Questions asked during the focus group included ‘how much do you know about plastics?’ Out of the ten participants, nine said they knew ‘something’ and one said they knew ‘a lot’. A good example of why they felt they knew something was due to the daily use of plastics.

Participants were asked ‘how do you feel about plastics?’ which opened up fascinating responses in that participants felt plastics were essential to daily use, have changed our lives for the good / bad and are misunderstood / misapplied.

Further questions asked of the participants were in relation to design in plastics, 'what subjects they would like to see addressed through a display or exhibition?’ The top subject in common with most participants was, recycling. We have now programmed in what will be our second exhibition on recycling ‘plastics and sustainability’ in 2019.

As a result of the focus group MoDiP is thinking about how audience opinions can add value and looking at how we might incorporate other issues raised by the focus group.

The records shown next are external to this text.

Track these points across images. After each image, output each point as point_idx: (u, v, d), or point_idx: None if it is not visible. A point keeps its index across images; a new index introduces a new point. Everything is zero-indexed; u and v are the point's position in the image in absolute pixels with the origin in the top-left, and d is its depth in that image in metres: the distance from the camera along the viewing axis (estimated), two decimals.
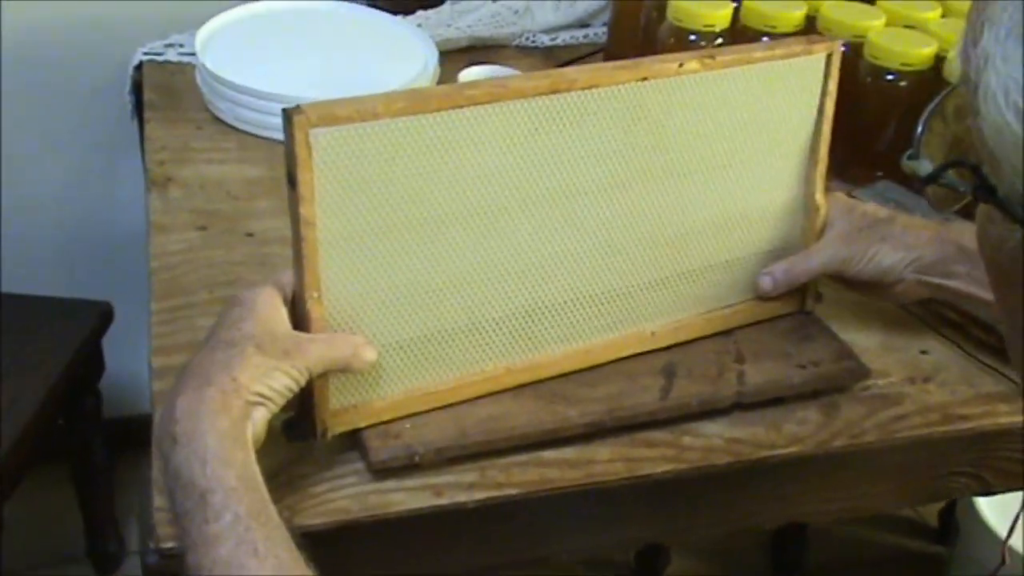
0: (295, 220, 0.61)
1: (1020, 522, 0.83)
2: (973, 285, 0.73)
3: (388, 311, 0.66)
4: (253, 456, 0.58)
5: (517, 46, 1.26)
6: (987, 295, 0.72)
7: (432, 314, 0.67)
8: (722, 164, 0.74)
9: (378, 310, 0.65)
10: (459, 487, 0.67)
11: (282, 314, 0.63)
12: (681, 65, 0.69)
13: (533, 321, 0.71)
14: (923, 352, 0.82)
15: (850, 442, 0.74)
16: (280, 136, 0.99)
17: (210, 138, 1.03)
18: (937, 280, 0.75)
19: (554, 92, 0.65)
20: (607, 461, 0.70)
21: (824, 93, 0.76)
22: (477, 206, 0.66)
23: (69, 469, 1.43)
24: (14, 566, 1.40)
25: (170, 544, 0.61)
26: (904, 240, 0.75)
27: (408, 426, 0.68)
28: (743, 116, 0.73)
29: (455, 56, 1.19)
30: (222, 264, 0.85)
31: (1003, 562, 1.10)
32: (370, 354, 0.64)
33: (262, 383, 0.59)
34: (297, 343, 0.62)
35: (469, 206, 0.66)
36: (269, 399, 0.60)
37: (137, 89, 1.15)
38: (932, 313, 0.84)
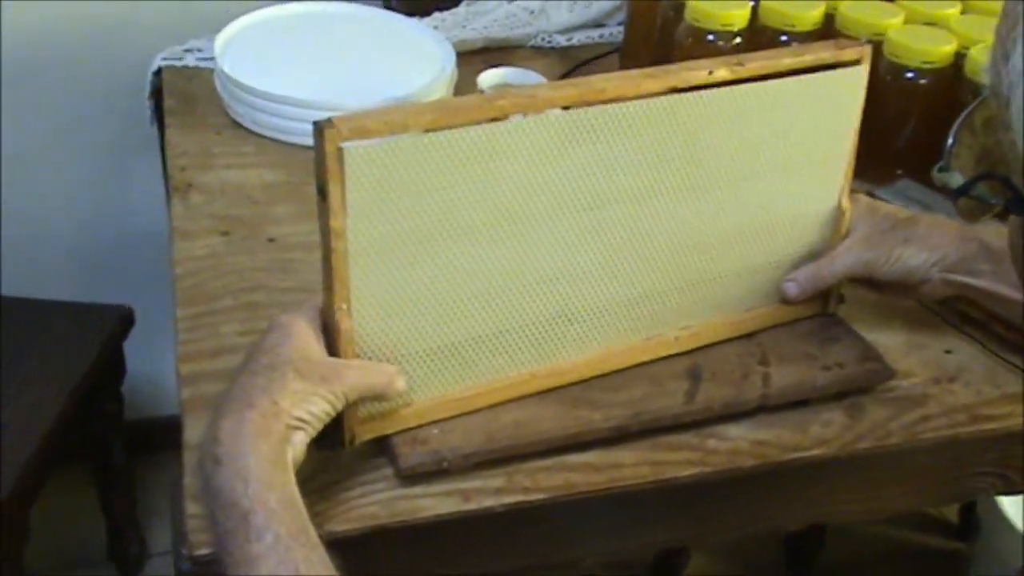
0: (325, 232, 0.61)
1: None
2: (998, 283, 0.73)
3: (416, 321, 0.66)
4: (293, 478, 0.58)
5: (532, 47, 1.26)
6: (1012, 293, 0.72)
7: (460, 323, 0.67)
8: (752, 174, 0.74)
9: (406, 320, 0.66)
10: (487, 492, 0.67)
11: (318, 340, 0.63)
12: (711, 72, 0.68)
13: (559, 327, 0.71)
14: (947, 351, 0.82)
15: (875, 444, 0.74)
16: (297, 140, 1.01)
17: (229, 143, 1.04)
18: (962, 278, 0.75)
19: (583, 102, 0.65)
20: (632, 465, 0.70)
21: (854, 99, 0.75)
22: (506, 216, 0.66)
23: (90, 472, 1.43)
24: (37, 569, 1.40)
25: (203, 551, 0.62)
26: (928, 240, 0.75)
27: (435, 432, 0.69)
28: (775, 126, 0.73)
29: (470, 57, 1.18)
30: (245, 270, 0.86)
31: None
32: (401, 384, 0.65)
33: (302, 408, 0.60)
34: (334, 369, 0.62)
35: (498, 216, 0.66)
36: (308, 423, 0.61)
37: (157, 94, 1.15)
38: (953, 311, 0.84)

They include:

  • As a specialist museum for design in plastics we should seek opportunities to take the lead in changing people’s perceptions / opinions about plastics, to make them more understood and to look beyond the negative which the media portray.
  • Have objects available in the museum for handling so our public can appreciate what they feel like, how heavy they are etc., as well as what they look like.
  • A programme of rolling exhibitions in the cases outside the museum relating to different AUB courses.
  • Develop a video, film or animation, explaining the range of processes used in plastics manufacturing.

The focus group has highlighted the value of engaging and listening to the voices of our existing and potential audiences. We intend to hold more focus groups in order to work in collaboration with our audiences rather than for them.